■ **What to produce**: Please restate each entry word for word and leave the pictures out.

Collected data:

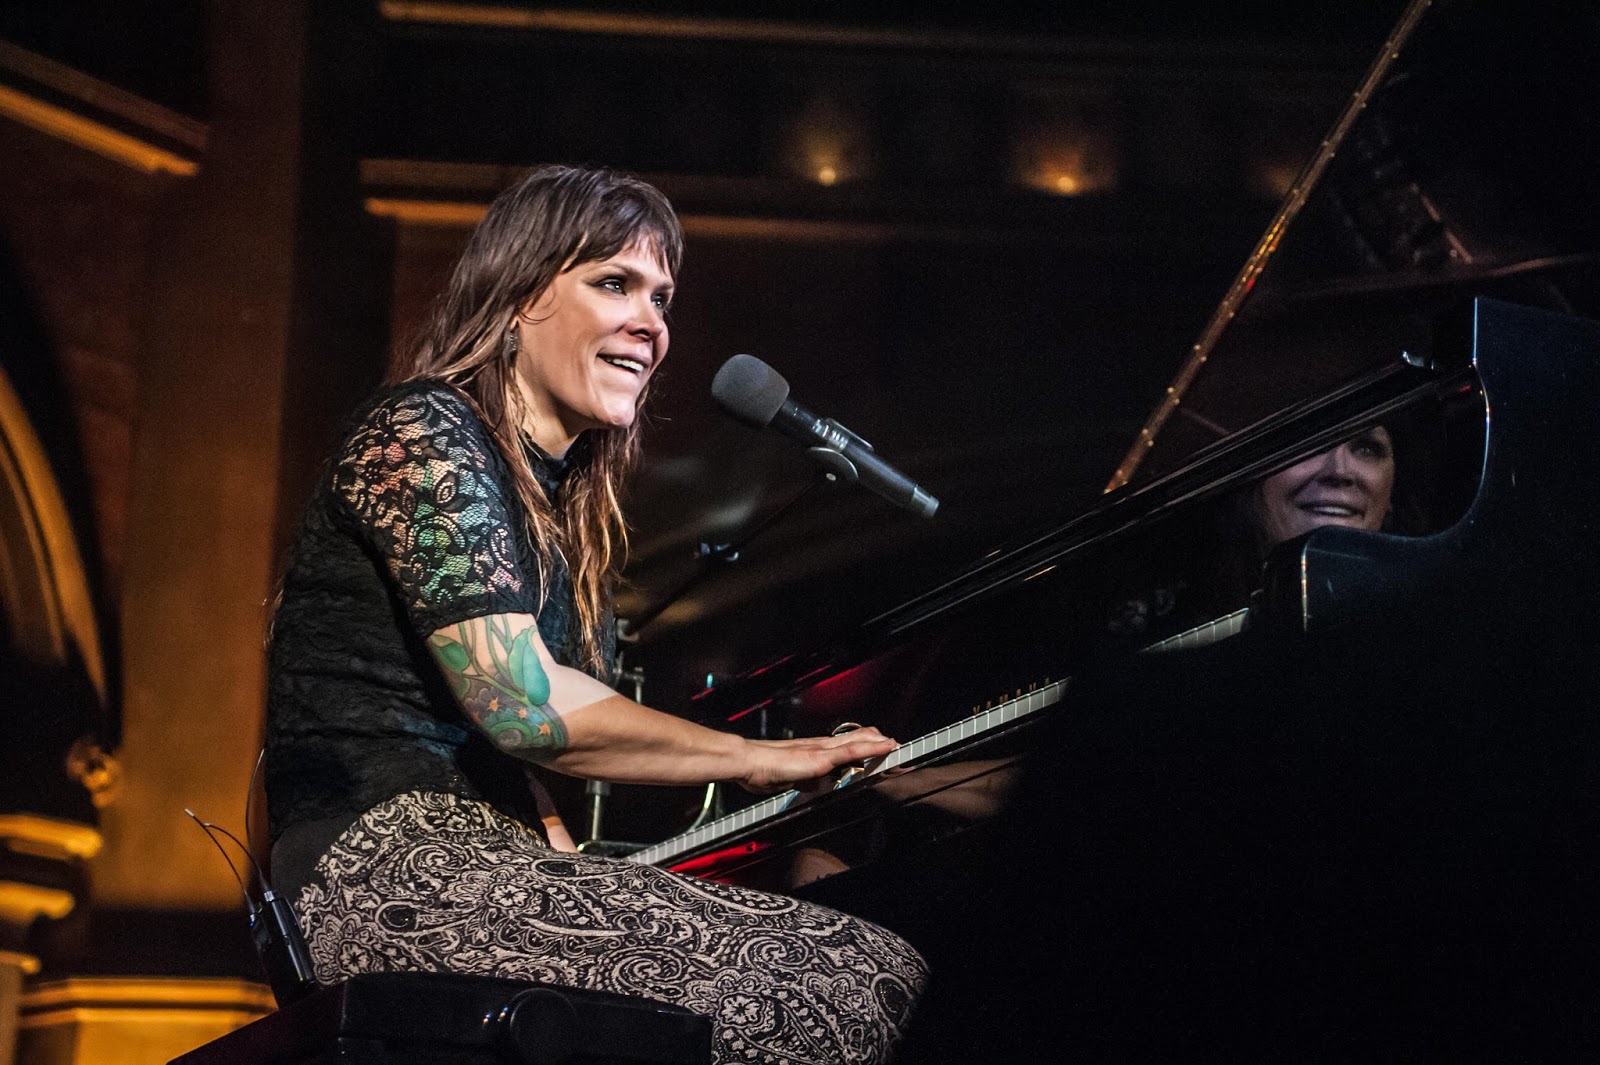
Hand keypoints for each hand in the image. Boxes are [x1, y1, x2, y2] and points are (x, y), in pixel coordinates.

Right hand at [737, 728, 897, 793]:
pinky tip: (884, 747)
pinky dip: (871, 749)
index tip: (877, 744)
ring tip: (895, 744)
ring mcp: (822, 750)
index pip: (843, 745)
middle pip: (854, 740)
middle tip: (893, 743)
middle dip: (875, 742)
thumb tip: (815, 784)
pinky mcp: (821, 757)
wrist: (748, 761)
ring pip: (857, 742)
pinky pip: (851, 751)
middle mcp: (820, 745)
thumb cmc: (760, 769)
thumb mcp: (788, 779)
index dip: (862, 744)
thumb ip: (804, 780)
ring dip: (878, 743)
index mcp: (813, 750)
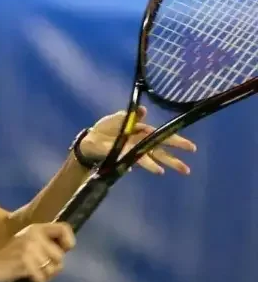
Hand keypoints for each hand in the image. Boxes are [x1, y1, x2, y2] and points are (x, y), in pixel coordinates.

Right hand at [0, 223, 74, 281]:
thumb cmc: (5, 256)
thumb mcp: (25, 243)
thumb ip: (43, 245)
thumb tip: (63, 254)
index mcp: (35, 229)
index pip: (64, 229)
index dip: (68, 242)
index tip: (62, 251)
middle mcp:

■ **Exercise output**:
Hand keypoints for each hand in the image. Boxes are [x1, y1, x2, y2] and points are (x, y), in pixel coordinates.

Right hand at [737, 728, 897, 793]:
pinky tip: (884, 747)
pinky dip: (871, 749)
index tip: (877, 744)
ring tip: (895, 744)
ring mcp: (822, 750)
index pip: (843, 745)
middle pip: (854, 740)
middle tip: (893, 743)
middle dip: (875, 742)
thumb tip: (815, 784)
pinky mcp: (821, 757)
wrist: (748, 761)
ring pip: (857, 742)
pinky pip: (851, 751)
middle mcp: (820, 745)
thumb cmc: (760, 769)
thumb mcp: (788, 779)
index dip: (862, 744)
thumb ip: (804, 780)
ring dip: (878, 743)
index mcp: (813, 750)
Hand keypoints for each hand in the image. Boxes are [x1, y1, x2, y2] and points are (x, y), in pixel coordinates.

Right hand at [0, 223, 74, 281]:
thumb cmc: (5, 256)
thumb mcp: (25, 243)
thumb ip: (43, 245)
thumb tip: (63, 254)
index mcp: (35, 229)
index pip: (64, 229)
index dip: (68, 242)
index tip: (62, 251)
middle mcp:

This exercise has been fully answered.